Question of Challenges and standards
To my opinion political indifference are the first and formost obstacles to prosecution. Some other identified and presumed challenges of the trial are: i) fear of judges and prosecutors for their personal security ii) difficulties locating and securing the attendance of witnesses and defendants, iii) inadequate structures and procedures iv) processing of war crimes cases v) inadequate witness protection mechanisms vi) inadequate legal resources and poor dissemination of law reports and legal texts and vii) insufficient training on international criminal law. Actually these points are challenges as well as questions of standards. But it is true that the points are much more questions of commitment than law. Procedural fairness, frequently advocated, has no universal shape. Each tribunal becomes unique becuase of the mandate given by law, political and historical context of the tibunal is constituted. On the face of the international concern, media accessibility, it is argued that the Bangladesh tribunal for trying international crimes would apply procedural standards in identical fashion of other accepted tribunals. The procedural fairness should not be considered as rigid bench mark, but a constructive framework upon which the tribunal can deliver the justice.

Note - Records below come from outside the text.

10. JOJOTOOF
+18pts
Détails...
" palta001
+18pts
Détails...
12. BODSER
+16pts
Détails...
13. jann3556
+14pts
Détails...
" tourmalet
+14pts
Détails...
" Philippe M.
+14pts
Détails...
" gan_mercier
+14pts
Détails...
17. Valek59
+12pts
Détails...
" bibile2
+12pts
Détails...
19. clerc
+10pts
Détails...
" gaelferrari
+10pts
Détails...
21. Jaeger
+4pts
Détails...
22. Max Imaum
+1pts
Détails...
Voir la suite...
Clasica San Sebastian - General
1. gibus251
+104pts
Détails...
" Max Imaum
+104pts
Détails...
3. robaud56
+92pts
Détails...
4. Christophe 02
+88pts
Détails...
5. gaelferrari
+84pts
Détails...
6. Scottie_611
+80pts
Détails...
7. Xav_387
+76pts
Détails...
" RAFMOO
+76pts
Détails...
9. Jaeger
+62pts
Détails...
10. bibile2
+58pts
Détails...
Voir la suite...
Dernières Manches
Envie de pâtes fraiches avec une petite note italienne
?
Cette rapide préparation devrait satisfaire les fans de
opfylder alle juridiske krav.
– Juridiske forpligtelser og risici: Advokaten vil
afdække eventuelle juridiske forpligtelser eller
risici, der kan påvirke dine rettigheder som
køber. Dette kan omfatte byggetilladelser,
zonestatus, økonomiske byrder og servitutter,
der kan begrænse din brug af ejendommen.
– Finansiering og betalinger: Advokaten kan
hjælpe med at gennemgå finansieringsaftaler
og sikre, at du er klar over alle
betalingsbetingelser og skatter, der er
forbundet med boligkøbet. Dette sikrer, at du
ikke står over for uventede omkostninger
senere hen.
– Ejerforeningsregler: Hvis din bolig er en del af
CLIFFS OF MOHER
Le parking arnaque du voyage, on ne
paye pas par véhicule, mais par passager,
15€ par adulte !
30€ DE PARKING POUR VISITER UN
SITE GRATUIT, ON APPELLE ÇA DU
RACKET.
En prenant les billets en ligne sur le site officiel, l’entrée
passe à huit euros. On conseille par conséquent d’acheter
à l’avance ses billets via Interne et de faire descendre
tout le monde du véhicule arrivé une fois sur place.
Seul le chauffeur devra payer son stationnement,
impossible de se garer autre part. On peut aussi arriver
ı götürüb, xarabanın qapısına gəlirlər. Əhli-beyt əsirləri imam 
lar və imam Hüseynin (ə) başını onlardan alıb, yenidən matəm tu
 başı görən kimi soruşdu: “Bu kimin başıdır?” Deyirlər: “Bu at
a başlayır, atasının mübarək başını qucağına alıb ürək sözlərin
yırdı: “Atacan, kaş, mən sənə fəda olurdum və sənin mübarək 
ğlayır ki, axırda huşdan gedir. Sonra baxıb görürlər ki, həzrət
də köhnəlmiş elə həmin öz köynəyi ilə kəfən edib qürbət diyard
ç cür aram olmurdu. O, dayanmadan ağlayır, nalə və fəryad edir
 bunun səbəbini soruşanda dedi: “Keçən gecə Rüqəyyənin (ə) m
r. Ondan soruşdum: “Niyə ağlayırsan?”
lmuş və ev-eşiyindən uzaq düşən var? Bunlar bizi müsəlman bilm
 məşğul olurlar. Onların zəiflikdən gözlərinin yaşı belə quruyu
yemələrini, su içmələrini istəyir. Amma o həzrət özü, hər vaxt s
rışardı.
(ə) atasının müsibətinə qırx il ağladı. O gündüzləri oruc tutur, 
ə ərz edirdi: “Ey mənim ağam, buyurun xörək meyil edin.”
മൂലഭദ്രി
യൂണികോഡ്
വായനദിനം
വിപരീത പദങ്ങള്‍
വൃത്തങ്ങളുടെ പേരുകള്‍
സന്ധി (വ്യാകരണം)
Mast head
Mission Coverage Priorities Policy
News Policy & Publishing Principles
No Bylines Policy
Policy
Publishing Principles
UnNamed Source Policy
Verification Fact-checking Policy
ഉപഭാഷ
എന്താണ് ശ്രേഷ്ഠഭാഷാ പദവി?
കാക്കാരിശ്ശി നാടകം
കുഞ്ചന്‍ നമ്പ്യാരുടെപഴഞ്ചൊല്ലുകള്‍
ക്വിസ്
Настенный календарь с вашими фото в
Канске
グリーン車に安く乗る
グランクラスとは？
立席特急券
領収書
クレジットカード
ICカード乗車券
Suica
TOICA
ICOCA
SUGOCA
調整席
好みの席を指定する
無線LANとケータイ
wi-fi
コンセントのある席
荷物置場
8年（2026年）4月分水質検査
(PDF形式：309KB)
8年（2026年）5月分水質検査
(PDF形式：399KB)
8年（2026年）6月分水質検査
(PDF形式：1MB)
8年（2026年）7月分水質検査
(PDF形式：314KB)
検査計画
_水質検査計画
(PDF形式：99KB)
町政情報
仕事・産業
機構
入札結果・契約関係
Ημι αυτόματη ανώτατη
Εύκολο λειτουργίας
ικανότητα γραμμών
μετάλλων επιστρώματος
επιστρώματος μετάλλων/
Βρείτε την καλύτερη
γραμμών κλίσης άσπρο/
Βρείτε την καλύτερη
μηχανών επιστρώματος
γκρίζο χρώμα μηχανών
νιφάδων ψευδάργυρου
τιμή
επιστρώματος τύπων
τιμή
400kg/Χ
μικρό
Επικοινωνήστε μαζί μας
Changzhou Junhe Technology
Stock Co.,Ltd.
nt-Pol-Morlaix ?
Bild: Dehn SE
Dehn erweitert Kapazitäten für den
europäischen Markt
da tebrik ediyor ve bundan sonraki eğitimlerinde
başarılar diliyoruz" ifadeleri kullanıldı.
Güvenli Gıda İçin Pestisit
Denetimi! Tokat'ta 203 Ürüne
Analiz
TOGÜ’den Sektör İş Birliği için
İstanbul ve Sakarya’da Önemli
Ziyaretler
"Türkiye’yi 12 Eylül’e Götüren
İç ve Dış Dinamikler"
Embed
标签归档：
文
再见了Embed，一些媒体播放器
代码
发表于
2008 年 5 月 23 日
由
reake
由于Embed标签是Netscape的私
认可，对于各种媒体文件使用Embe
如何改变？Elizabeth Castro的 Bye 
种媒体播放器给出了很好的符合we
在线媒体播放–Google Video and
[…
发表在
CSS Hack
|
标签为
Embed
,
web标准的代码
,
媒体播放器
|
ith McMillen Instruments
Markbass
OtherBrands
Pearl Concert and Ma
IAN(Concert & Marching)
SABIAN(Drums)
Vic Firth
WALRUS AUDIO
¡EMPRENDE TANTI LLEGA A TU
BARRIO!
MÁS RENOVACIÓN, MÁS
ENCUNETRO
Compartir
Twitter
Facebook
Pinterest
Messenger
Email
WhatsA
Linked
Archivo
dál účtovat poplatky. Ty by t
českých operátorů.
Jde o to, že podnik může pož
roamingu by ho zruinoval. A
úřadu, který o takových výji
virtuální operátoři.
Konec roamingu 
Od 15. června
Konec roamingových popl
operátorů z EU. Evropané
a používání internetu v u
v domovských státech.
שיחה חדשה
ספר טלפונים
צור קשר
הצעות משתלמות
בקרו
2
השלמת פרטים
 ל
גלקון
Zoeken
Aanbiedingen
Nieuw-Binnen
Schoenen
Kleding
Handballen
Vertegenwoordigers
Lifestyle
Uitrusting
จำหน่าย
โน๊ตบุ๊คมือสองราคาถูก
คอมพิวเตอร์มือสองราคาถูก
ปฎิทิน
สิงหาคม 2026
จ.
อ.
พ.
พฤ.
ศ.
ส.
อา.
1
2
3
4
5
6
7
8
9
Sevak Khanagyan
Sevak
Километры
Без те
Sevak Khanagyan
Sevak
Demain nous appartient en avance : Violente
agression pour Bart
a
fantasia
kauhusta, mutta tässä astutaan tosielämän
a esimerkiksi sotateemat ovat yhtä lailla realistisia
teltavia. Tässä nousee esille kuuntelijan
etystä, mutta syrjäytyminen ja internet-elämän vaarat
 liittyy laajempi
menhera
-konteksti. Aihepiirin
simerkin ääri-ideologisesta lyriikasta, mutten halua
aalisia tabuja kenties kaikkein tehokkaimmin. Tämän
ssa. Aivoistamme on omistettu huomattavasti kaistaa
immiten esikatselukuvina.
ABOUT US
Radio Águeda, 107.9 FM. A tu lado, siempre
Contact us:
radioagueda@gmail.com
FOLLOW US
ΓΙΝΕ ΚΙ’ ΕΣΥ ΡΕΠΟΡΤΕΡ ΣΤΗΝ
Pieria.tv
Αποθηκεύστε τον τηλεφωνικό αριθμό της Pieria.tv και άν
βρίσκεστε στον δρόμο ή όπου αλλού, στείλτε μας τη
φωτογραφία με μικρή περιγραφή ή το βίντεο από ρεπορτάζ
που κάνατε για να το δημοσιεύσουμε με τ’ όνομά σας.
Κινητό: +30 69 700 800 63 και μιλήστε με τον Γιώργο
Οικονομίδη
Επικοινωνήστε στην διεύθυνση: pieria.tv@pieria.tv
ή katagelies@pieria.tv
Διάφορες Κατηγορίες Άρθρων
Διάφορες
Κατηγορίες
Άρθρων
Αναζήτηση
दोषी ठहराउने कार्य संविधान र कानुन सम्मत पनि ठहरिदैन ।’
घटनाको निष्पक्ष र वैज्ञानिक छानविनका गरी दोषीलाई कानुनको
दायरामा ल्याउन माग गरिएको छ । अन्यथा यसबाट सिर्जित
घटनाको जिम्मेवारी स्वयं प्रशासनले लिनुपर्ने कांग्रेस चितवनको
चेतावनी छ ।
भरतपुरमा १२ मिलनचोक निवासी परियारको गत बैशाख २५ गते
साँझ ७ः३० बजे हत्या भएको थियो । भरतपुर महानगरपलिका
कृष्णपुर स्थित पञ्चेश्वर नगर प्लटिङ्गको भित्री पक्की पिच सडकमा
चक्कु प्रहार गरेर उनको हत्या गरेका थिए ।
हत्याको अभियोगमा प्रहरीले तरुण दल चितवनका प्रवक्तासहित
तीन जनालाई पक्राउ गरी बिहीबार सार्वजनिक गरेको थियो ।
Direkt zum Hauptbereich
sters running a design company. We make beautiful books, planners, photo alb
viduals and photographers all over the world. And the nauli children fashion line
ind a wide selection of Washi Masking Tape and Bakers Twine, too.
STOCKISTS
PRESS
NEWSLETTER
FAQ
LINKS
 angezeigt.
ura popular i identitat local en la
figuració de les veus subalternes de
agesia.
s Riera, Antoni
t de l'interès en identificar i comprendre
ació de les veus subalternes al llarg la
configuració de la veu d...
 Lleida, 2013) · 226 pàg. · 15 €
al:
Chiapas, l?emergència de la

Impunity of perpetrators of international crimes shakes the confidence of a society and remains as a permanent menace to development of the psychology of a nation. Failure of us to address impunity would seriously undermine the rule of law and negatively impact public confidence in the legal system. Conscientious efforts are to be made to face these challenges and bring those responsible for international crimes to justice. Let this 26th march rejuvenates our pledge to relieve ourselves from the ignominy of not holding the trial for forty years.

The writer is Assistant Professor of Law at the Jagannath University, Dhaka.